When designing a map, particularly of a building or dungeon, many designers naturally design to the game intent for the map. Usually, this is something like "I need a place for the PCs to go kill things and take their stuff". Wherever the place is, however, it's a fair bet that whoever in the game world designed the location had a much different set of goals in mind when they built the place. Maybe it was meant to be defensible, such as a fortress. Maybe it was meant to impress, such as a temple. Maybe it was meant to hold an audience, or be a private residence, or shape and focus magical energy, or bury the dead, or imprison a great evil.
Each of these purposes has different needs on the space and, consequently, use that space in particular ways. The way in which designers study and use a space falls in the realm of architecture, and learning the basics of that field can make your maps much better.
Architecture also can be used at the city level, whether the city is "designed" or has a more "organic" growth. For example, thinking about how the city functions for its inhabitants suggests things like "put the warehouses near the docks" to map designers. Even a simple question like "where does human waste go" can significantly inform map design.
This thread intends to collect advice on architectural thinking and links to decent architecture tutorials and introductions that can be of use to the map maker.
Here's an initial list of questions to get you thinking about how the fictional designers of the space you intend to map thought about it:
- what technology was available to construct?
- what materials were available to construct?
- what knowledge did the architects and builders have at the time regarding its development and construction?
- who was is built for?
- what was popular at the time?
- what constraints were in place at the time?
- what function did it serve?
- is its physical location a variable?
- was security an issue?
- did they consider environmental factors in its creation?
- if you lived in that time and place, what would you need the building to achieve?
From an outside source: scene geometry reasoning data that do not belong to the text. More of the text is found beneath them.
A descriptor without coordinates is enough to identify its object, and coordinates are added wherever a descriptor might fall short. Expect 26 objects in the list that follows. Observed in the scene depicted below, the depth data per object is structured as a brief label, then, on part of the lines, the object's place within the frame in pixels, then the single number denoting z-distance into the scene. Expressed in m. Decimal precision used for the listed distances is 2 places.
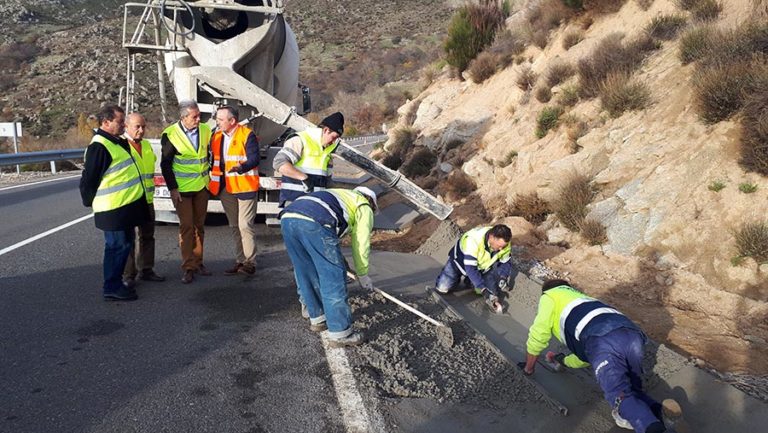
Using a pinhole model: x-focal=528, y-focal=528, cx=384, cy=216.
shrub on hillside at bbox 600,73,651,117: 8.16
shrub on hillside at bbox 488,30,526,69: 13.14
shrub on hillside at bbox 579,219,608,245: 6.72
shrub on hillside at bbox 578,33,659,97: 9.02
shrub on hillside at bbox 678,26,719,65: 7.82
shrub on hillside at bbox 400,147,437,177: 12.37
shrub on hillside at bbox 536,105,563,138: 9.56
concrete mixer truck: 6.88
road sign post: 15.92
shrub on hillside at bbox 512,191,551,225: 7.85
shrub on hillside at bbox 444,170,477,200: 10.14
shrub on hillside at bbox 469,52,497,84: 13.61
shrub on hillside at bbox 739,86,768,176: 5.77
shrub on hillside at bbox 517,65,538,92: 11.50
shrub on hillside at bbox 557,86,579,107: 9.52
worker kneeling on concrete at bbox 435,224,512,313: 5.45
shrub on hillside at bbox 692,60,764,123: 6.40
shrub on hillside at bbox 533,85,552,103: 10.47
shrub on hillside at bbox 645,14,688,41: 9.16
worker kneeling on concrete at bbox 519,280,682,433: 3.28
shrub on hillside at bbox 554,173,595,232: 7.14
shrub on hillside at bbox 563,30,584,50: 11.35
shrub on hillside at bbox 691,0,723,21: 8.94
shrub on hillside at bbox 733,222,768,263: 5.29
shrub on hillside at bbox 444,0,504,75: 15.01
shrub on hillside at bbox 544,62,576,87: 10.31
- what parts are purely aesthetic?
- which parts are purely functional?
Here's a few links as well:
- Sample pages from Simon Unwin's Analysing Architecture
- Though designed for little kids, Carmine's architecture hits some of the basics.
- Architectural jargon
- A site with photos of a long history of western architecture, but (irritatingly) no maps.
Finding good introductions to architecture online proves to be challenging, because the term "architecture" has been appropriated by software, network, database and web designers, so much of what Google finds has nothing to do with buildings or design of a physical location. So, share 'em if you got 'em.